Gisteren stierf mijn tante.
Wanneer ik haar de afgelopen weken bezocht, eerst in Gasthuisberg en daarna op de afdeling palliatieve zorgen in Turnhout, was ik telkens verbluft door haar moed. We haalden herinneringen op aan de bloemen in de tuin en veranda van mijn grootmoeder (o, donkerrode dahlia’s met witte tippen, en genoffels) en ze leerde me nog de naam van enkele kleine paarse bloemen in het boeket dat ik had meegebracht: “tuiltjes”. Ze vertelde over de donkere gedachten die haar ’s nachts bekropen en hoe ze die overwon: “Nee, ik ben er nog te graag.” Ik heb wel eens gelezen over de moed van de stoïcijnse filosofen in het aanschijn van de dood, maar ik vind dat zij die heren evenaarde. Wat een geschenk is zo’n voorbeeld. Waarmee ik niet wil zeggen dat ik van iedereen stoïcijnse moed op het sterfbed verlang. Ik weet bijvoorbeeld niet eens of ik die zelf zal kunnen opbrengen.

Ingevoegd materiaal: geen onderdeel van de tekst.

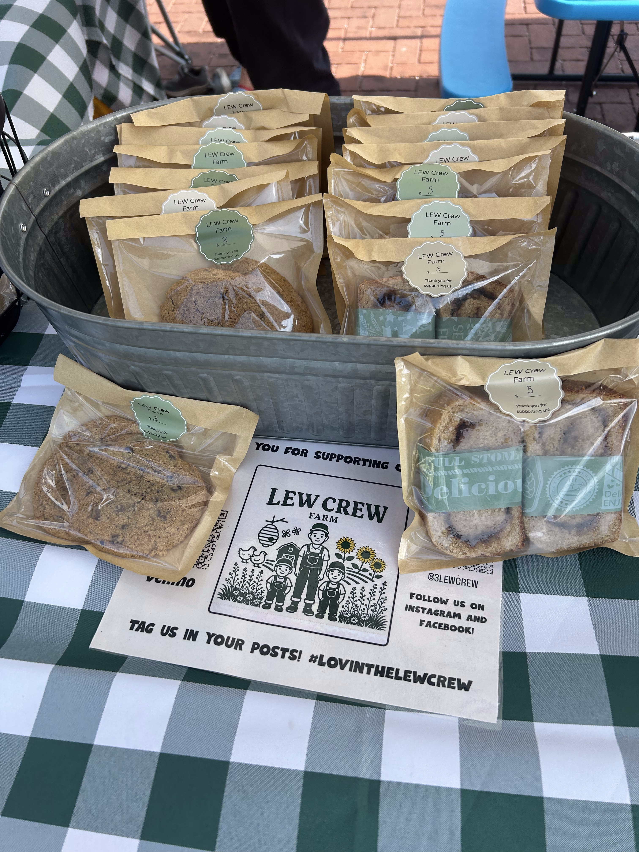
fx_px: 640
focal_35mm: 26
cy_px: 426
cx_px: 320
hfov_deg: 53.1
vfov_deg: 67.3
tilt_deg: -55.5
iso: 50
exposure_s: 1/1511
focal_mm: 5.7
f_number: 1.5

Nu zie ik haar voor me, zoals ze lachte op verjaardagsfeestjes, in haar zwierige kleding, met haar mooie tuin van buxus en witte rozen.
Veel sterkte!
Dank.
een pakkend in memoriam – eindigend met dat mooie beeld van zwierigheid in een tuin van buxus en witte rozen.
(en alsnog: sterkte)
Dank je, Flâneur. Mijn tante was op het einde echt een voorbeeld van moed, ik sta er nog versteld van.